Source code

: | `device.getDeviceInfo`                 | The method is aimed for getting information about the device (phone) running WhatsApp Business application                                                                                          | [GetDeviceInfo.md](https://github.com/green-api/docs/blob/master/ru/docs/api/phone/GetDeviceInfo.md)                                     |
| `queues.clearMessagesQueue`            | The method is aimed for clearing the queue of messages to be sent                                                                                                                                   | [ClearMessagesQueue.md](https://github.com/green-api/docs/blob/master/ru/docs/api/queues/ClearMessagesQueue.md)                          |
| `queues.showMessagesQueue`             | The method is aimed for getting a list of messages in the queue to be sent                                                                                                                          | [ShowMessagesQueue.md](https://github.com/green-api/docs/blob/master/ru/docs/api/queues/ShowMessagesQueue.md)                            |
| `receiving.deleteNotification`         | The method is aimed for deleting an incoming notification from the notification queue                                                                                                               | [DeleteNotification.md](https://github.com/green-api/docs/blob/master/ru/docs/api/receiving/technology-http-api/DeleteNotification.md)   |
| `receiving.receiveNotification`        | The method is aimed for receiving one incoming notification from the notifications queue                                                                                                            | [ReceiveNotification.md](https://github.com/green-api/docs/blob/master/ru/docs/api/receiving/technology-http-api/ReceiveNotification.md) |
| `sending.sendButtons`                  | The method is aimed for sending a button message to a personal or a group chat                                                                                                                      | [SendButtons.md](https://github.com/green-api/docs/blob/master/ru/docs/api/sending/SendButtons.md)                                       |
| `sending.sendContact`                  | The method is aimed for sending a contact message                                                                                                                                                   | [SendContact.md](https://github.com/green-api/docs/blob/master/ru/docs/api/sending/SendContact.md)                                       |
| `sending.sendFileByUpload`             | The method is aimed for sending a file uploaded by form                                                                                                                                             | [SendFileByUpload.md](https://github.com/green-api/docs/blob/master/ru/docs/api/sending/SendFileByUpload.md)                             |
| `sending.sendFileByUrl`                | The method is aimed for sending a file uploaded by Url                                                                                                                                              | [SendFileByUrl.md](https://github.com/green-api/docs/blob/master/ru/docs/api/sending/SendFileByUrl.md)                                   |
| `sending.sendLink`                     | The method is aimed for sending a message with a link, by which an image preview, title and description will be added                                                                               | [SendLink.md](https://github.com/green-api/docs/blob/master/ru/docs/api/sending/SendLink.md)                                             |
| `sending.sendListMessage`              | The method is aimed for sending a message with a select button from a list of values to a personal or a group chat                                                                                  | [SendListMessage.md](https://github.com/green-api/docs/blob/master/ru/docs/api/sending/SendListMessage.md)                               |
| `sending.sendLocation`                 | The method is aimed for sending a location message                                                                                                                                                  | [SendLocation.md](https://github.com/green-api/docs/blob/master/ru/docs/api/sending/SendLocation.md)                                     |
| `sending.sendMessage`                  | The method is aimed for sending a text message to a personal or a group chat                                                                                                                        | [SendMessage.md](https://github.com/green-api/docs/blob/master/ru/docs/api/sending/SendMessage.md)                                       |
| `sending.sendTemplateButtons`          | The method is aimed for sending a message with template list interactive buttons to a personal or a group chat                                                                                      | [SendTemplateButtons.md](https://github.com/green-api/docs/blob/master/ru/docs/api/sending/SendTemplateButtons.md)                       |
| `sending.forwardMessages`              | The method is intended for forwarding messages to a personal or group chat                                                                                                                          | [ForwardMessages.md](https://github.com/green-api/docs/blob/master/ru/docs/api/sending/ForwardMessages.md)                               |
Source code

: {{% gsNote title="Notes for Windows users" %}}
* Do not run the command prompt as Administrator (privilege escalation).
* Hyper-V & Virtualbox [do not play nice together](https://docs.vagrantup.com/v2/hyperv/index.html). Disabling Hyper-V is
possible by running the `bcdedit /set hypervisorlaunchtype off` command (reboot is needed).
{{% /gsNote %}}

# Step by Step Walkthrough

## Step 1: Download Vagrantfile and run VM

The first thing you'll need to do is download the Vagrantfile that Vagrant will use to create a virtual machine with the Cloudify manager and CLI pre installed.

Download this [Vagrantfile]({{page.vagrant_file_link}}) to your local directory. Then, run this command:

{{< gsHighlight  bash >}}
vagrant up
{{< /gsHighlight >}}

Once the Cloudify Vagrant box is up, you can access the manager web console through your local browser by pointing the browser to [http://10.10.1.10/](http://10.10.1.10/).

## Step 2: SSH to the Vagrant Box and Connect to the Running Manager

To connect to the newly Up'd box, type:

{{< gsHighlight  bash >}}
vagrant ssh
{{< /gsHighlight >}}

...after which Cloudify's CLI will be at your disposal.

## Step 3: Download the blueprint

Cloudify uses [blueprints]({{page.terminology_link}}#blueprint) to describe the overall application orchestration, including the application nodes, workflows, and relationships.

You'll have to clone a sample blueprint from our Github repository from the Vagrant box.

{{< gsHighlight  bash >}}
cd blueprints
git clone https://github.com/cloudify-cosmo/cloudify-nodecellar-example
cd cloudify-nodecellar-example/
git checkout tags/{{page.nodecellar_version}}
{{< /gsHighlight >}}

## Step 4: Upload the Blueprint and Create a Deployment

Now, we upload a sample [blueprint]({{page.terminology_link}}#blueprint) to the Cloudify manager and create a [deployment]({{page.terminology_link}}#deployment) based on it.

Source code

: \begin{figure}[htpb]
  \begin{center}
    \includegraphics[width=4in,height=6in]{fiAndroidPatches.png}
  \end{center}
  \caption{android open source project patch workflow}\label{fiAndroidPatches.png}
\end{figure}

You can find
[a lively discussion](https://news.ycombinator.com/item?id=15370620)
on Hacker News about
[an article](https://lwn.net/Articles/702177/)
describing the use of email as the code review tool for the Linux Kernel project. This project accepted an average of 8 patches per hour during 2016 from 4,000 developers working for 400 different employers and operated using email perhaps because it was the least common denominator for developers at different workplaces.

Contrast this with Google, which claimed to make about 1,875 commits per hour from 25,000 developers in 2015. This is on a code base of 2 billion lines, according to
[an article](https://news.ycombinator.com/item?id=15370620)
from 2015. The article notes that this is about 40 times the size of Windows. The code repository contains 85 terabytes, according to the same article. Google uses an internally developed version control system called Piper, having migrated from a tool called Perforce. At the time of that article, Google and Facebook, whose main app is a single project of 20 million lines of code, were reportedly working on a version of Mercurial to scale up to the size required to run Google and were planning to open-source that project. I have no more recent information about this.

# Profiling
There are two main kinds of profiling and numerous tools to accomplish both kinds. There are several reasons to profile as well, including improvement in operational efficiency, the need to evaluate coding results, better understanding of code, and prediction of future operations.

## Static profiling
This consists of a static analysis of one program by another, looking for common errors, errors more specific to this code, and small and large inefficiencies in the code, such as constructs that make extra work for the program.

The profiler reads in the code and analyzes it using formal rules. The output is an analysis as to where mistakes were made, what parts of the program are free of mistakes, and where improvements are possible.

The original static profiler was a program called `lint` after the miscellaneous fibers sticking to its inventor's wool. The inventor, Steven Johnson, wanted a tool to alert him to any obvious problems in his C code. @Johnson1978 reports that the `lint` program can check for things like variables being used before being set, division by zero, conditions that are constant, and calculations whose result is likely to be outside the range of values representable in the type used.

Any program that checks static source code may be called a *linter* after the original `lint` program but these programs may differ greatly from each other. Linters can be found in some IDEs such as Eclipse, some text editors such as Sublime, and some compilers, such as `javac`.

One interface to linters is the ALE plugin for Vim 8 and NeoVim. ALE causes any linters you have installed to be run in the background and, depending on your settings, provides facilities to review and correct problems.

§ §

=== About this task ===
Restate every entry exactly. Leave nothing out.

=== Response to this exercise ===
Source code

: | `device.getDeviceInfo`                 | The method is aimed for getting information about the device (phone) running WhatsApp Business application                                                                                          | [GetDeviceInfo.md](https://github.com/green-api/docs/blob/master/ru/docs/api/phone/GetDeviceInfo.md)                                     |
| `queues.clearMessagesQueue`            | The method is aimed for clearing the queue of messages to be sent                                                                                                                                   | [ClearMessagesQueue.md](https://github.com/green-api/docs/blob/master/ru/docs/api/queues/ClearMessagesQueue.md)                          |
| `queues.showMessagesQueue`             | The method is aimed for getting a list of messages in the queue to be sent                                                                                                                          | [ShowMessagesQueue.md](https://github.com/green-api/docs/blob/master/ru/docs/api/queues/ShowMessagesQueue.md)                            |
| `receiving.deleteNotification`         | The method is aimed for deleting an incoming notification from the notification queue                                                                                                               | [DeleteNotification.md](https://github.com/green-api/docs/blob/master/ru/docs/api/receiving/technology-http-api/DeleteNotification.md)   |
| `receiving.receiveNotification`        | The method is aimed for receiving one incoming notification from the notifications queue                                                                                                            | [ReceiveNotification.md](https://github.com/green-api/docs/blob/master/ru/docs/api/receiving/technology-http-api/ReceiveNotification.md) |
| `sending.sendButtons`                  | The method is aimed for sending a button message to a personal or a group chat                                                                                                                      | [SendButtons.md](https://github.com/green-api/docs/blob/master/ru/docs/api/sending/SendButtons.md)                                       |
| `sending.sendContact`                  | The method is aimed for sending a contact message                                                                                                                                                   | [SendContact.md](https://github.com/green-api/docs/blob/master/ru/docs/api/sending/SendContact.md)                                       |
| `sending.sendFileByUpload`             | The method is aimed for sending a file uploaded by form                                                                                                                                             | [SendFileByUpload.md](https://github.com/green-api/docs/blob/master/ru/docs/api/sending/SendFileByUpload.md)                             |
| `sending.sendFileByUrl`                | The method is aimed for sending a file uploaded by Url                                                                                                                                              | [SendFileByUrl.md](https://github.com/green-api/docs/blob/master/ru/docs/api/sending/SendFileByUrl.md)                                   |
| `sending.sendLink`                     | The method is aimed for sending a message with a link, by which an image preview, title and description will be added                                                                               | [SendLink.md](https://github.com/green-api/docs/blob/master/ru/docs/api/sending/SendLink.md)                                             |
| `sending.sendListMessage`              | The method is aimed for sending a message with a select button from a list of values to a personal or a group chat                                                                                  | [SendListMessage.md](https://github.com/green-api/docs/blob/master/ru/docs/api/sending/SendListMessage.md)                               |
| `sending.sendLocation`                 | The method is aimed for sending a location message                                                                                                                                                  | [SendLocation.md](https://github.com/green-api/docs/blob/master/ru/docs/api/sending/SendLocation.md)                                     |
| `sending.sendMessage`                  | The method is aimed for sending a text message to a personal or a group chat                                                                                                                        | [SendMessage.md](https://github.com/green-api/docs/blob/master/ru/docs/api/sending/SendMessage.md)                                       |
| `sending.sendTemplateButtons`          | The method is aimed for sending a message with template list interactive buttons to a personal or a group chat                                                                                      | [SendTemplateButtons.md](https://github.com/green-api/docs/blob/master/ru/docs/api/sending/SendTemplateButtons.md)                       |
| `sending.forwardMessages`              | The method is intended for forwarding messages to a personal or group chat                                                                                                                          | [ForwardMessages.md](https://github.com/green-api/docs/blob/master/ru/docs/api/sending/ForwardMessages.md)                               |
Source code

: {{% gsNote title="Notes for Windows users" %}}
* Do not run the command prompt as Administrator (privilege escalation).
* Hyper-V & Virtualbox [do not play nice together](https://docs.vagrantup.com/v2/hyperv/index.html). Disabling Hyper-V is
possible by running the `bcdedit /set hypervisorlaunchtype off` command (reboot is needed).
{{% /gsNote %}}

# Step by Step Walkthrough

## Step 1: Download Vagrantfile and run VM

The first thing you'll need to do is download the Vagrantfile that Vagrant will use to create a virtual machine with the Cloudify manager and CLI pre installed.

Download this [Vagrantfile]({{page.vagrant_file_link}}) to your local directory. Then, run this command:

{{< gsHighlight  bash >}}
vagrant up
{{< /gsHighlight >}}

Once the Cloudify Vagrant box is up, you can access the manager web console through your local browser by pointing the browser to [http://10.10.1.10/](http://10.10.1.10/).

## Step 2: SSH to the Vagrant Box and Connect to the Running Manager

To connect to the newly Up'd box, type:

{{< gsHighlight  bash >}}
vagrant ssh
{{< /gsHighlight >}}

...after which Cloudify's CLI will be at your disposal.

## Step 3: Download the blueprint

Cloudify uses [blueprints]({{page.terminology_link}}#blueprint) to describe the overall application orchestration, including the application nodes, workflows, and relationships.

You'll have to clone a sample blueprint from our Github repository from the Vagrant box.

{{< gsHighlight  bash >}}
cd blueprints
git clone https://github.com/cloudify-cosmo/cloudify-nodecellar-example
cd cloudify-nodecellar-example/
git checkout tags/{{page.nodecellar_version}}
{{< /gsHighlight >}}

## Step 4: Upload the Blueprint and Create a Deployment

Now, we upload a sample [blueprint]({{page.terminology_link}}#blueprint) to the Cloudify manager and create a [deployment]({{page.terminology_link}}#deployment) based on it.

Source code

: \begin{figure}[htpb]
  \begin{center}
    \includegraphics[width=4in,height=6in]{fiAndroidPatches.png}
  \end{center}
  \caption{android open source project patch workflow}\label{fiAndroidPatches.png}
\end{figure}

You can find
[a lively discussion](https://news.ycombinator.com/item?id=15370620)
on Hacker News about
[an article](https://lwn.net/Articles/702177/)
describing the use of email as the code review tool for the Linux Kernel project. This project accepted an average of 8 patches per hour during 2016 from 4,000 developers working for 400 different employers and operated using email perhaps because it was the least common denominator for developers at different workplaces.

Contrast this with Google, which claimed to make about 1,875 commits per hour from 25,000 developers in 2015. This is on a code base of 2 billion lines, according to
[an article](https://news.ycombinator.com/item?id=15370620)
from 2015. The article notes that this is about 40 times the size of Windows. The code repository contains 85 terabytes, according to the same article. Google uses an internally developed version control system called Piper, having migrated from a tool called Perforce. At the time of that article, Google and Facebook, whose main app is a single project of 20 million lines of code, were reportedly working on a version of Mercurial to scale up to the size required to run Google and were planning to open-source that project. I have no more recent information about this.

# Profiling
There are two main kinds of profiling and numerous tools to accomplish both kinds. There are several reasons to profile as well, including improvement in operational efficiency, the need to evaluate coding results, better understanding of code, and prediction of future operations.

## Static profiling
This consists of a static analysis of one program by another, looking for common errors, errors more specific to this code, and small and large inefficiencies in the code, such as constructs that make extra work for the program.

The profiler reads in the code and analyzes it using formal rules. The output is an analysis as to where mistakes were made, what parts of the program are free of mistakes, and where improvements are possible.

The original static profiler was a program called `lint` after the miscellaneous fibers sticking to its inventor's wool. The inventor, Steven Johnson, wanted a tool to alert him to any obvious problems in his C code. @Johnson1978 reports that the `lint` program can check for things like variables being used before being set, division by zero, conditions that are constant, and calculations whose result is likely to be outside the range of values representable in the type used.

Any program that checks static source code may be called a *linter* after the original `lint` program but these programs may differ greatly from each other. Linters can be found in some IDEs such as Eclipse, some text editors such as Sublime, and some compilers, such as `javac`.

One interface to linters is the ALE plugin for Vim 8 and NeoVim. ALE causes any linters you have installed to be run in the background and, depending on your settings, provides facilities to review and correct problems.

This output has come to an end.